What you should do: With the pictures omitted, write out all of the listing exactly.

The records: Begin

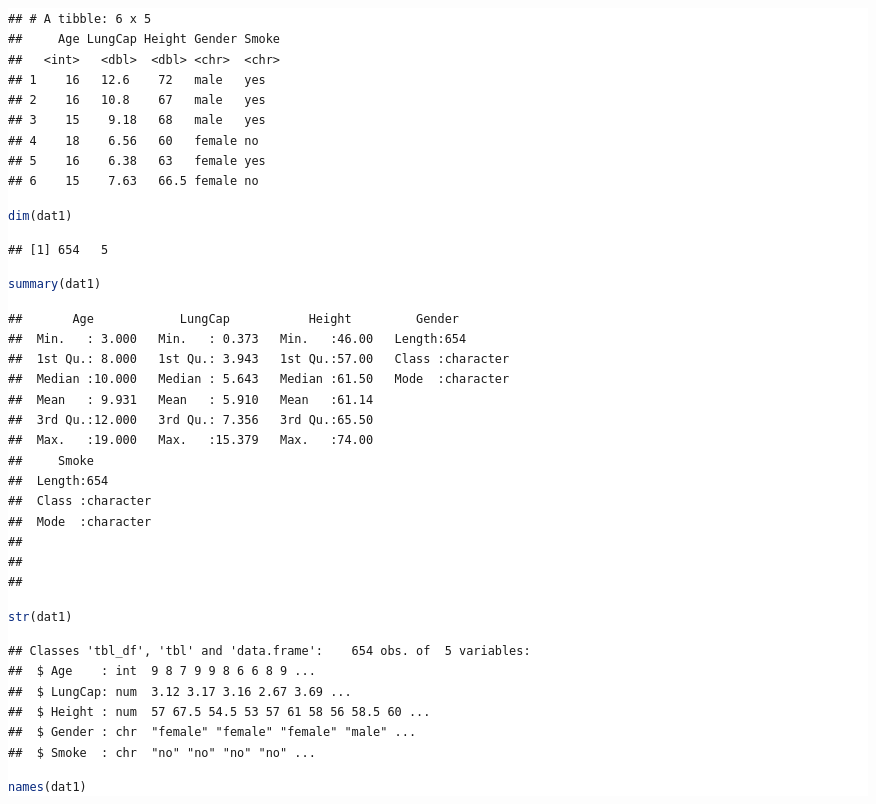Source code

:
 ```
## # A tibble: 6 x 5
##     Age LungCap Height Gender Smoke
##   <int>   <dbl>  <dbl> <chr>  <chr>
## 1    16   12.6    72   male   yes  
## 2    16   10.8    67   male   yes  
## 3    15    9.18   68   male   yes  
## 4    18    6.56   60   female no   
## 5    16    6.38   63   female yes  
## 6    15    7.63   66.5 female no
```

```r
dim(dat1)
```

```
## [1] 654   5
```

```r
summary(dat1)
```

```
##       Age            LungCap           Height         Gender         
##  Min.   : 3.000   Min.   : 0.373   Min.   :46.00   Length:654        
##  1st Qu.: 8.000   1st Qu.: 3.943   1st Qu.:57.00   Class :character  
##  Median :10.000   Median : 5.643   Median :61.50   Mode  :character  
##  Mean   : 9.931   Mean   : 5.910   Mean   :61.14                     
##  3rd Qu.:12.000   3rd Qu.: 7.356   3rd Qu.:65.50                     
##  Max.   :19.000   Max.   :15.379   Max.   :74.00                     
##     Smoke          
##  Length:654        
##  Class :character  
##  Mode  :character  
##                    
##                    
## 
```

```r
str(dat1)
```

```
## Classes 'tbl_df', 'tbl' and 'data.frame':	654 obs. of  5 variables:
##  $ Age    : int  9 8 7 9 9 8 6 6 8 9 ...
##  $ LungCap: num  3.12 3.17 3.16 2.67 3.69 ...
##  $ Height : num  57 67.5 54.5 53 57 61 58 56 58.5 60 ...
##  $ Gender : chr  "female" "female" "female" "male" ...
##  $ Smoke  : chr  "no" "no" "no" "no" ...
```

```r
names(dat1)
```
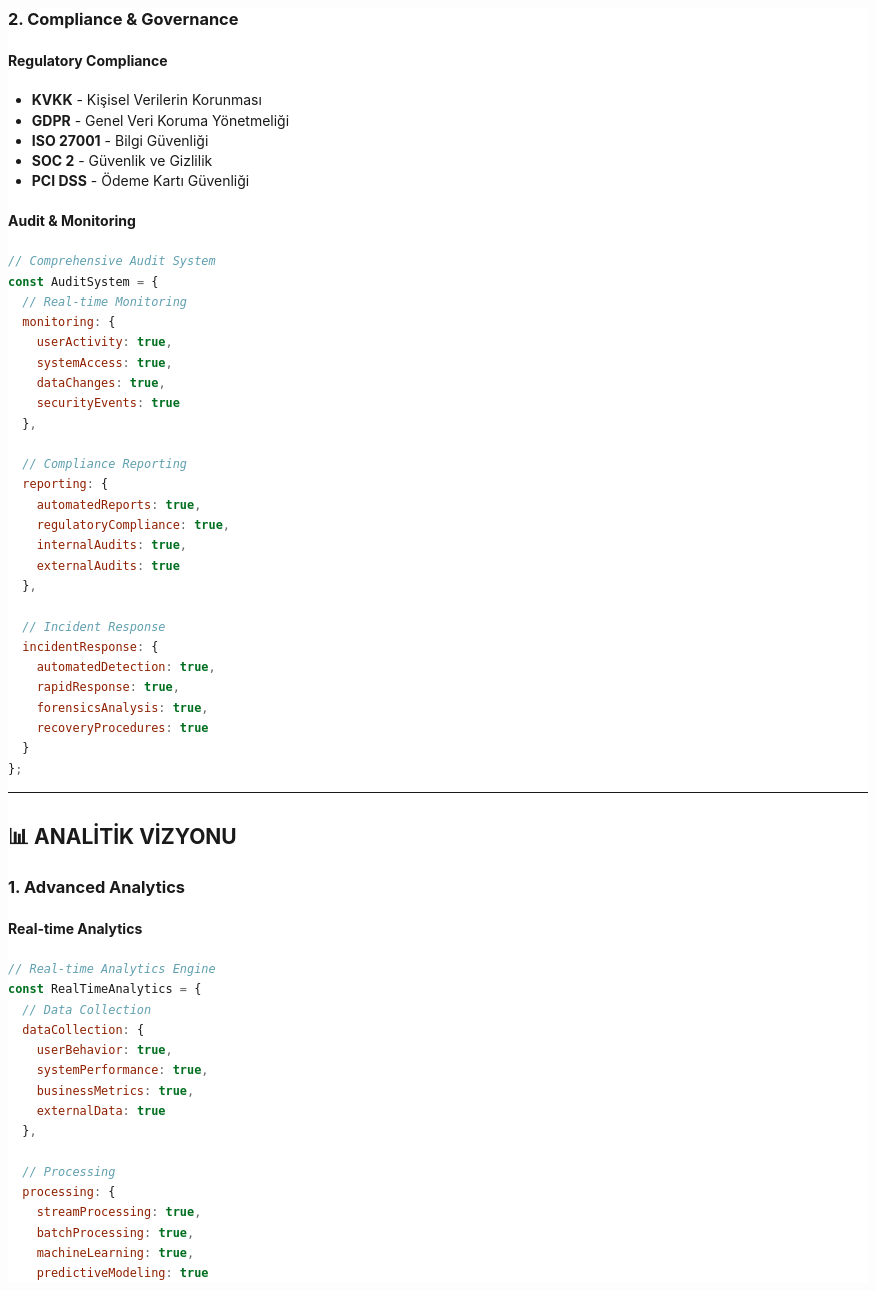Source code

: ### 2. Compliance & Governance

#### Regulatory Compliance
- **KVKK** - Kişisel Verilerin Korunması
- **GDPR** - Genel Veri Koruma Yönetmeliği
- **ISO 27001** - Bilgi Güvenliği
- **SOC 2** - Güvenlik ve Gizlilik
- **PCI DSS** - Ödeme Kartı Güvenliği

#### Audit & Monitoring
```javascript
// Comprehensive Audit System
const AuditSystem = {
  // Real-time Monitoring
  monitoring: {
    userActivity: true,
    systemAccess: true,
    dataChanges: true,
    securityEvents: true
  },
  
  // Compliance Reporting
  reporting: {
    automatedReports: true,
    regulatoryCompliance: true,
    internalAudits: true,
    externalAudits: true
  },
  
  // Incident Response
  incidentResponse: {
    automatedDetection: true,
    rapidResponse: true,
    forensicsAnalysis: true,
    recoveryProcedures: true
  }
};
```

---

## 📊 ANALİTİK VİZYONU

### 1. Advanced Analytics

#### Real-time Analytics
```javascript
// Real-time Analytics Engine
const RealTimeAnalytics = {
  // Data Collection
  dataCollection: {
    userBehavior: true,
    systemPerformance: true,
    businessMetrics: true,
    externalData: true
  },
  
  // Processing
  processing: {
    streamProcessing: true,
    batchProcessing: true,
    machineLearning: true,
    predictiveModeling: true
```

The records: End

Problem solution:
Source code

:
 ```
## # A tibble: 6 x 5
##     Age LungCap Height Gender Smoke
##   <int>   <dbl>  <dbl> <chr>  <chr>
## 1    16   12.6    72   male   yes  
## 2    16   10.8    67   male   yes  
## 3    15    9.18   68   male   yes  
## 4    18    6.56   60   female no   
## 5    16    6.38   63   female yes  
## 6    15    7.63   66.5 female no
```

```r
dim(dat1)
```

```
## [1] 654   5
```

```r
summary(dat1)
```

```
##       Age            LungCap           Height         Gender         
##  Min.   : 3.000   Min.   : 0.373   Min.   :46.00   Length:654        
##  1st Qu.: 8.000   1st Qu.: 3.943   1st Qu.:57.00   Class :character  
##  Median :10.000   Median : 5.643   Median :61.50   Mode  :character  
##  Mean   : 9.931   Mean   : 5.910   Mean   :61.14                     
##  3rd Qu.:12.000   3rd Qu.: 7.356   3rd Qu.:65.50                     
##  Max.   :19.000   Max.   :15.379   Max.   :74.00                     
##     Smoke          
##  Length:654        
##  Class :character  
##  Mode  :character  
##                    
##                    
## 
```

```r
str(dat1)
```

```
## Classes 'tbl_df', 'tbl' and 'data.frame':	654 obs. of  5 variables:
##  $ Age    : int  9 8 7 9 9 8 6 6 8 9 ...
##  $ LungCap: num  3.12 3.17 3.16 2.67 3.69 ...
##  $ Height : num  57 67.5 54.5 53 57 61 58 56 58.5 60 ...
##  $ Gender : chr  "female" "female" "female" "male" ...
##  $ Smoke  : chr  "no" "no" "no" "no" ...
```

```r
names(dat1)
```
Source code

: ### 2. Compliance & Governance

#### Regulatory Compliance
- **KVKK** - Kişisel Verilerin Korunması
- **GDPR** - Genel Veri Koruma Yönetmeliği
- **ISO 27001** - Bilgi Güvenliği
- **SOC 2** - Güvenlik ve Gizlilik
- **PCI DSS** - Ödeme Kartı Güvenliği

#### Audit & Monitoring
```javascript
// Comprehensive Audit System
const AuditSystem = {
  // Real-time Monitoring
  monitoring: {
    userActivity: true,
    systemAccess: true,
    dataChanges: true,
    securityEvents: true
  },
  
  // Compliance Reporting
  reporting: {
    automatedReports: true,
    regulatoryCompliance: true,
    internalAudits: true,
    externalAudits: true
  },
  
  // Incident Response
  incidentResponse: {
    automatedDetection: true,
    rapidResponse: true,
    forensicsAnalysis: true,
    recoveryProcedures: true
  }
};
```

---

## 📊 ANALİTİK VİZYONU

### 1. Advanced Analytics

#### Real-time Analytics
```javascript
// Real-time Analytics Engine
const RealTimeAnalytics = {
  // Data Collection
  dataCollection: {
    userBehavior: true,
    systemPerformance: true,
    businessMetrics: true,
    externalData: true
  },
  
  // Processing
  processing: {
    streamProcessing: true,
    batchProcessing: true,
    machineLearning: true,
    predictiveModeling: true
```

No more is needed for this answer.